Hay diversas instituciones que investigan sobre la corrupción. Sus resultados son muy dispares. Una de las más conocidas es Transparencia Internacional. Pero sus resultados son decepcionantes: uno de los países más corruptos del mundo, el Reino Unido -inventor y sostenedor por excelencia de los paraísos fiscales- aparece como uno de los menos corruptos. Todo depende de que se entienda por corrupción. Tal vez sea por la pericia que las élites del Reino Unido han mostrado en crear sistemas de corrupción compactos, que es también este país uno de los que más organizaciones sostiene dedicadas a denunciar la corrupción fuera de sus fronteras. Recientemente una de esas organizacioness Changing Markets, ha documentado cual es la causa de que en muchos lugares de Europa no se implemente un sistema de recogida de residuos que pague al consumidor por devolver los envases a puntos de recogida. Parece sencillo: cuando compro un producto envasado pago el precio del envase, en el cual se incluyen los costes de reciclado. Si lo devuelvo, me deberían reintegrar lo que he pagado por el envase, excluidos los costes del reciclaje. El incentivo es claro: contribuyo al bienestar el planeta y se me retribuye por ello. ¿Por que no se implanta un sistema tan racional y tan sencillo?. La clave en el caso de España -detallan en el informe- está en una sociedad llamada Ecoembes, que pese a ser una sociedad anónima, firma Convenios (que no contratos en libre concurrencia) con muchos Ayuntamientos de España para gestionar em reciclaje. Pero la cadena de custodia de los materiales a reciclar parece que no está especialmente claro. Los datos sobre qué, cuánto y cómo se recicla difieren según las fuentes. Naturalmente Ecoembes da los más altos. Según ellos España es un país modelo. Es posible que en esto, como en otros muchos reclamos, la definición de «modelo» es borrosa. ¿Es o no es un caso de corrupción con cobertura institucional?. Habrá que seguir investigando.

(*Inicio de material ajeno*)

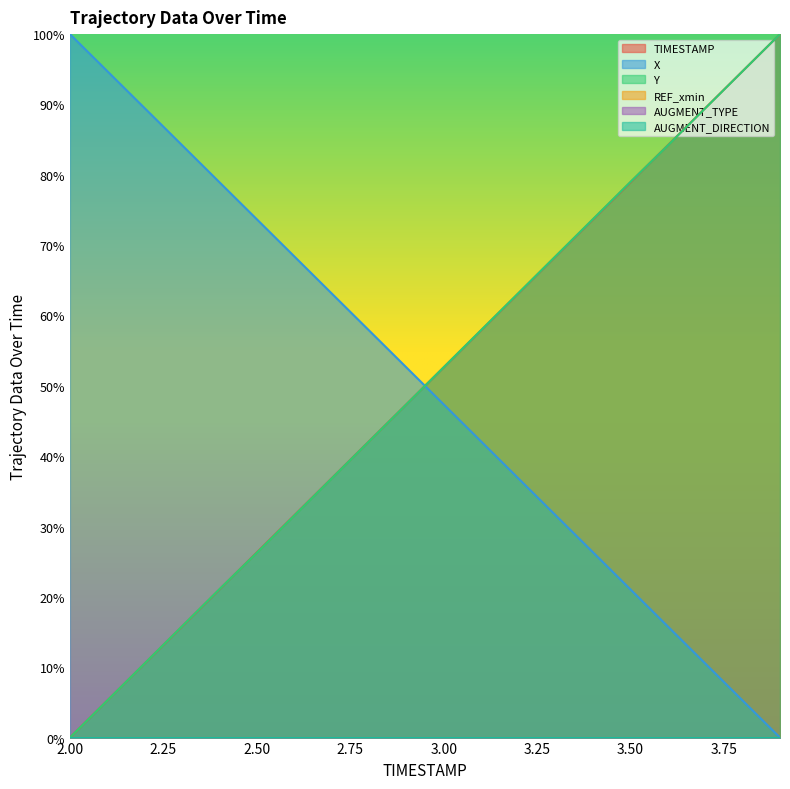

Reading left to right, list all the values displayed in this chart.

TIMESTAMP: 0.0	0.1	0.1	0.2	0.2	0.3	0.3	0.4	0.4	0.5	0.5	0.6	0.6	0.7	0.7	0.8	0.8	0.9	0.9	1.0
X: 1.0	0.9	0.9	0.8	0.8	0.7	0.7	0.6	0.6	0.5	0.5	0.4	0.4	0.3	0.3	0.2	0.2	0.1	0.1	0.0
Y: 0.0	0.1	0.1	0.2	0.2	0.3	0.3	0.4	0.4	0.5	0.5	0.6	0.6	0.7	0.7	0.8	0.8	0.9	0.9	1.0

En el mundo académico, una de las instituciones más respetadas, de entre las que investigan sobre la corrupción, es el QoG Institute de la Universidad de Gothenburg, que realiza uno de los pocos estudios donde se pregunta directamente a una muestra a los ciudadanos si tienen o no experiencias de corrupción. Alguna otra institución nórdica, en concreto el CMI de la Universidad de Bergen, viene usando diversas técnicas (entre ellas técnicas experimentales) para investigar sobre la corrupción, especialmente en África. Alguna otra organización ha hecho un uso de técnicas forenses para desmontar «versiones oficiales». En otros varios estudios son los «expertos» los que catalogan un país como corrupto o no: los procedimientos de selección de los expertos con frecuencia no están claros y los métodos de triangulación tampoco; las validaciones psicométricas de las escalas utilizadas son deficientes o inexistentes. El procedimiento usado por el QoG captura sobre todo procesos de microcorrupción en el día a día de las personas en la relación con las instituciones. Deja fuera la corrupción que tiene lugar en un «nivel» no accesible al ciudadano «común»: las grandes operaciones de corrupción donde participan oligarcas. Y minusvalora las corrupciones que aún siendo habituales, afectan a instituciones con las cuales solo una parte pequeña de los ciudadanos tienen relación, por ejemplo, la Administración de Justicia. Hay redes de periodistas de investigación que también se dedican a investigar y publicitar la corrupción. Pero en el caso de algunas de ellas, por ejemplo en Organized Crime and Corruption Communication Project , se aprecian ciertas dependencias geopolíticas en las que es difícil discernir si las denuncias son «data drived» – resultan de las probabilidades de los datos, se detecta más corrupción porque hay más corrupción- o «Red Right Hand directed» -resultan de «obscuras sugerencias y filtraciones» procedentes de «remotos» lugares del Imperio.